◆ Dataset extract:
━━━━━━━━━━━━━━━━━━━━

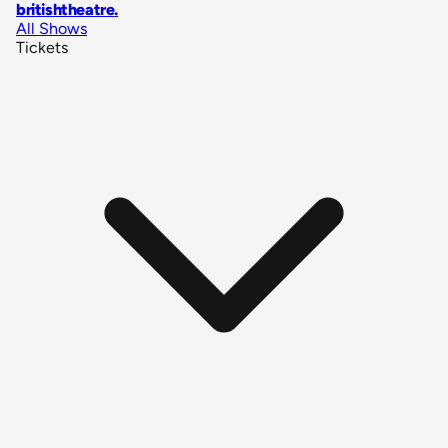
britishtheatre
.
All Shows
Tickets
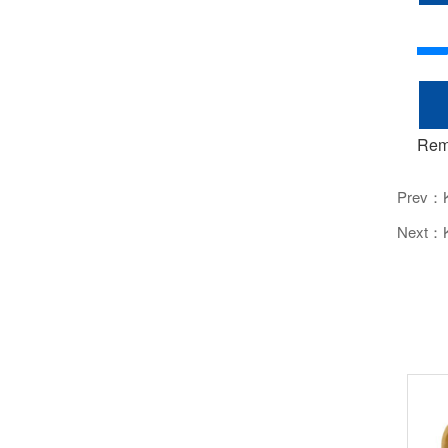
Rem
Prev：
Next：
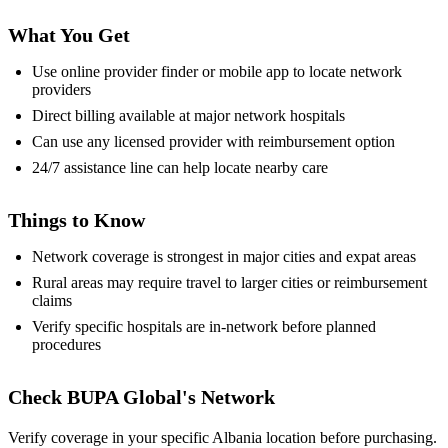
What You Get
Use online provider finder or mobile app to locate network
providers
Direct billing available at major network hospitals
Can use any licensed provider with reimbursement option
24/7 assistance line can help locate nearby care
Things to Know
Network coverage is strongest in major cities and expat areas
Rural areas may require travel to larger cities or reimbursement
claims
Verify specific hospitals are in-network before planned
procedures
Check BUPA Global's Network
Verify coverage in your specific Albania location before purchasing.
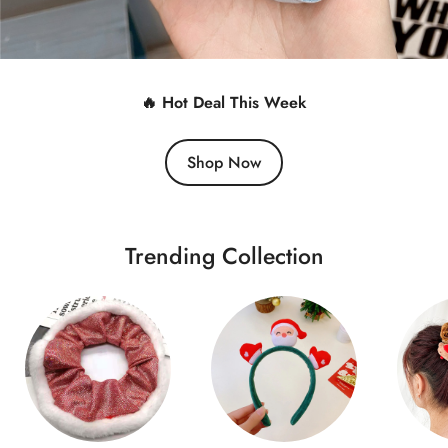
🔥 Hot Deal This Week
Shop Now
Trending Collection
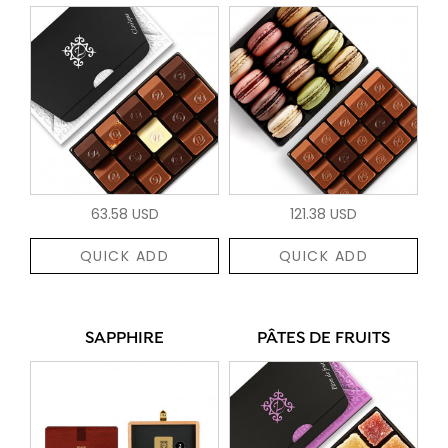
63.58 USD
121.38 USD
QUICK ADD
QUICK ADD
SAPPHIRE
PÂTES DE FRUITS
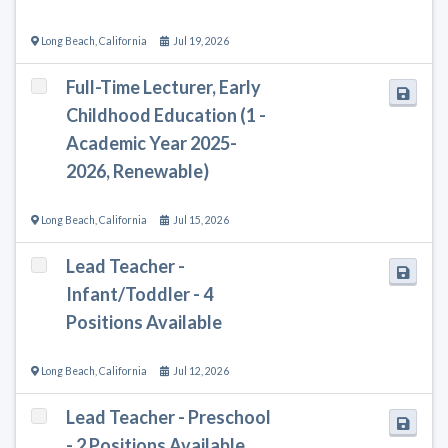
Long Beach
,
California
Jul 19, 2026
Full-Time Lecturer, Early
Childhood Education (1 -
Academic Year 2025-
2026, Renewable)
Long Beach
,
California
Jul 15, 2026
Lead Teacher -
Infant/Toddler - 4
Positions Available
Long Beach
,
California
Jul 12, 2026
Lead Teacher - Preschool
- 2 Positions Available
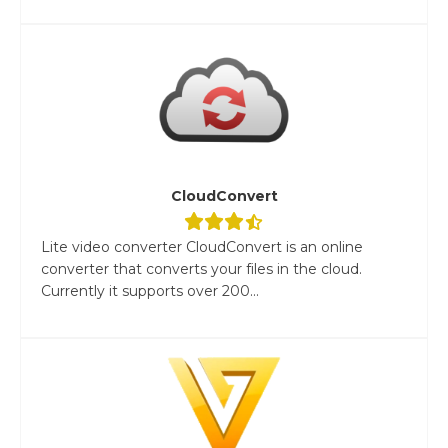
CloudConvert
Lite video converter CloudConvert is an online
converter that converts your files in the cloud.
Currently it supports over 200...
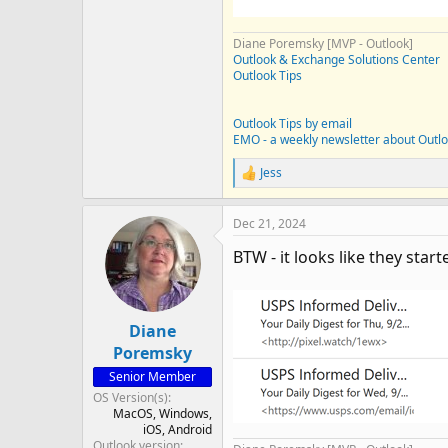
Diane Poremsky [MVP - Outlook]
Outlook & Exchange Solutions Center
Outlook Tips
Outlook Tips by email
EMO - a weekly newsletter about Outl
Jess
R
e
a
Dec 21, 2024
c
t
BTW - it looks like they star
i
o
n
s
:
Diane
Poremsky
Senior Member
OS Version(s)
MacOS
Windows
iOS
Android
Outlook version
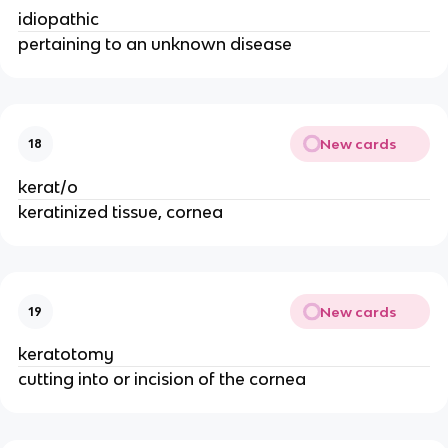
idiopathic
pertaining to an unknown disease
New cards
18
kerat/o
keratinized tissue, cornea
New cards
19
keratotomy
cutting into or incision of the cornea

━━━━━━━━━━━━━━━━━━━━

◆ Required action:
Reproduce the records word for word from their beginning up to and including the line with "PÂTES DE FRUITS", and omit the pictures.

◆ Exercise response:
britishtheatre
.
All Shows
Tickets
Rem
Prev：
Next：
What You Get
Use online provider finder or mobile app to locate network
providers
Direct billing available at major network hospitals
Can use any licensed provider with reimbursement option
24/7 assistance line can help locate nearby care
Things to Know
Network coverage is strongest in major cities and expat areas
Rural areas may require travel to larger cities or reimbursement
claims
Verify specific hospitals are in-network before planned
procedures
Check BUPA Global's Network
Verify coverage in your specific Albania location before purchasing.
🔥 Hot Deal This Week
Shop Now
Trending Collection
63.58 USD
121.38 USD
QUICK ADD
QUICK ADD
SAPPHIRE
PÂTES DE FRUITS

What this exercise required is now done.